(Your assignment) The text of every record, exactly as given and with no pictures, should be your output.

[[ Extracted records open ]]

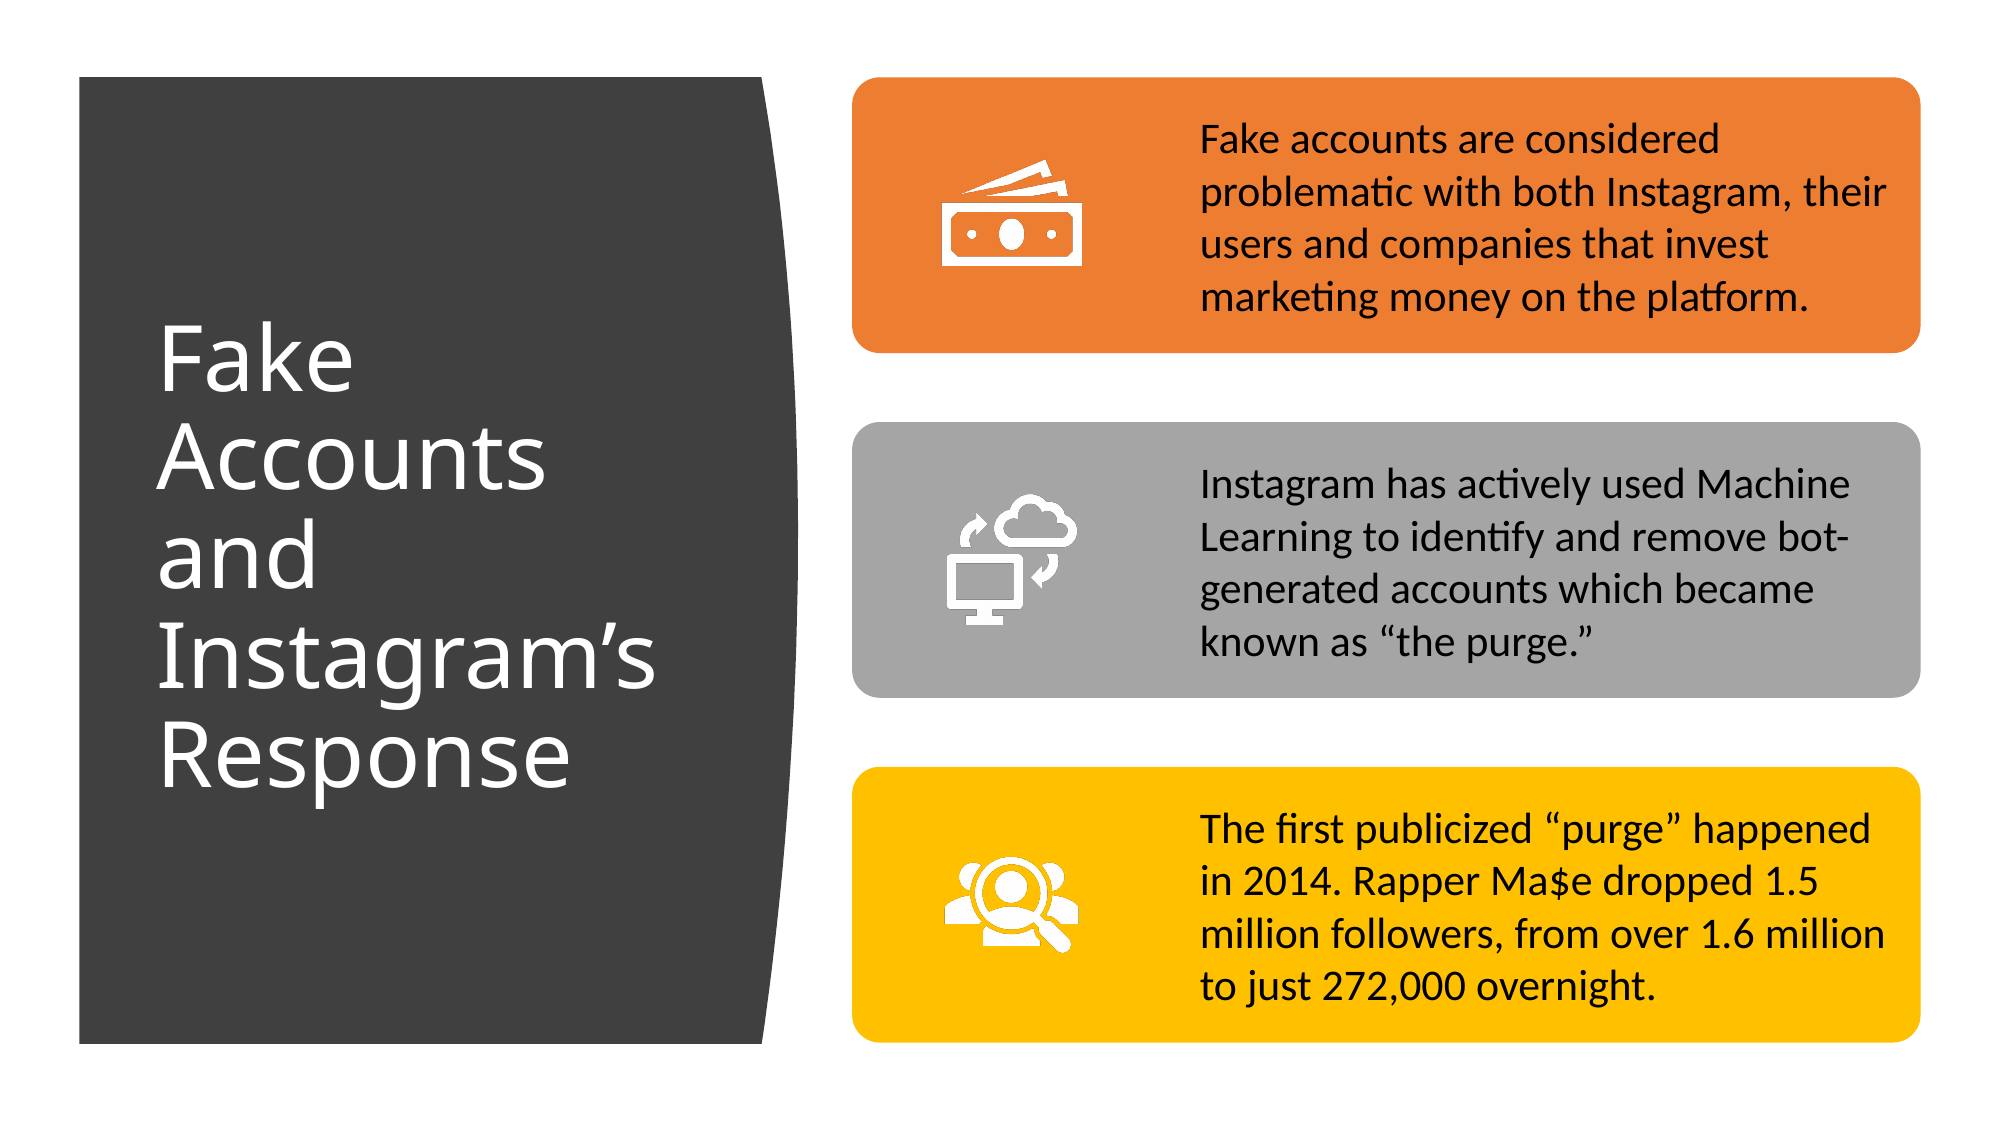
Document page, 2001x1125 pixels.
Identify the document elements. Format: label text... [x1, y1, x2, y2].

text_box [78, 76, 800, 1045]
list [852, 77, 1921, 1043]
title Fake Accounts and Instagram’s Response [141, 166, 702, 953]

[[ Extracted records closed ]]

(Written solution)
Document page, 2001x1125 pixels.
Identify the document elements. Format: label text... [x1, y1, x2, y2].

text_box [78, 76, 800, 1045]
list [852, 77, 1921, 1043]
title Fake Accounts and Instagram’s Response [141, 166, 702, 953]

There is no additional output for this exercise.